Al di là del desiderio di filmare attrici di una certa età che non si ringiovaniscono con botox o iniezioni di acido ialuronico, François Ozon si sforza di mostrare le azioni quotidiane delle ultraottantenni, abbastanza azzimate da gestire una casa e intrattenere la famiglia ma ancora vulnerabili, a cui il cinema non è molto interessato. Michelle ha una serie di compiti da svolgere: cura il suo orto, accompagna la sua amica senza patente, prega la domenica in chiesa, prepara da mangiare, rifa il letto…

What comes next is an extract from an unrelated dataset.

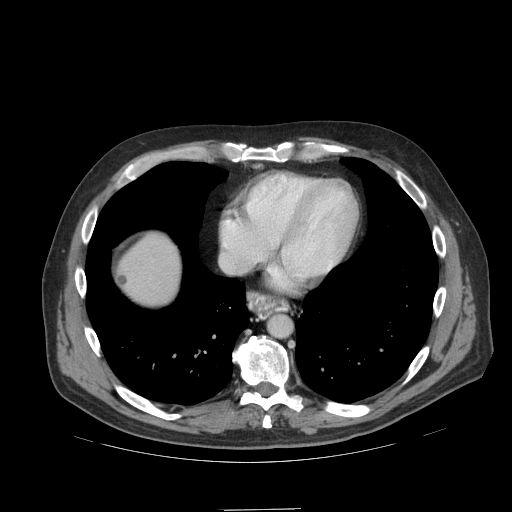
Contrast-enhanced abdominal CT (liver protocol), one axial slice. Slice 95 of 99 in the series (ordered by position). Reconstruction kernel STANDARD. 140 kVp. Soft-tissue window (W 400 / L 40 HU). 2.5 mm slice thickness. 512 × 512 image matrix, field of view 440 × 440 mm. From the clinical record (not read from this slice): diagnosis: hepatocellular carcinoma (patient treated with transarterial chemoembolisation; whether this scan precedes or follows treatment is not stated here); TNM stage (as recorded): Stage-I; Child-Pugh class: A.
Annotated regions visible in this slice (semi-automatically segmented with operator editing):
- abdominal aorta: bounding box <269,315,291,337> (left, top, right, bottom; pixels)
- liver parenchyma outside the tumour (the mass and vessels are separate outlines, so this box may not span the whole liver): <120,234,180,304>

Mettendo questa meticolosa osservazione nell’ombra del thriller, il cineasta produce un’immagine unica e molto accurata della vecchiaia, sostenuta dalla questione del desiderio… Come rendere la propria vita emozionante, almeno vivibile, quando non si lavora più e che siamo lontani dai nostri cari? Fino a che punto possiamo accordarci con il destino per avere un angolo al sole? Sostanzialmente confinato in casa, con qualche viaggio in ospedale e al cimitero, composto da un susseguirsi di momenti vuoti, Quando arriva l’autunno presenta la sua eroina come un enigma.
Raccolto avvelenato
Nonostante una messa in scena che a volte si lascia ingannare dalle apparenze del buon vivere in campagna, dai riferimenti forti – una predica su Maria Maddalena – e da un fantasma ricoperto di polvere bianca, c’è all’origine di Questa trama ha un accenno di immoralità che lo rende molto avvincente. Michelle, come la maggior parte dei personaggi femminili di Ozon, risulta essere più ambigua di quanto i preconcetti ci portino a credere. Tutto inizia con una storia di funghi cucinati e serviti con amore. Dopo una discussione che ha annodato lo stomaco della nonna e del nipote, solo la madre mangia la sua parte e, poche ore dopo, sviene. EMERGENZE. Lavaggio dello stomaco. Il raccolto è stato avvelenato.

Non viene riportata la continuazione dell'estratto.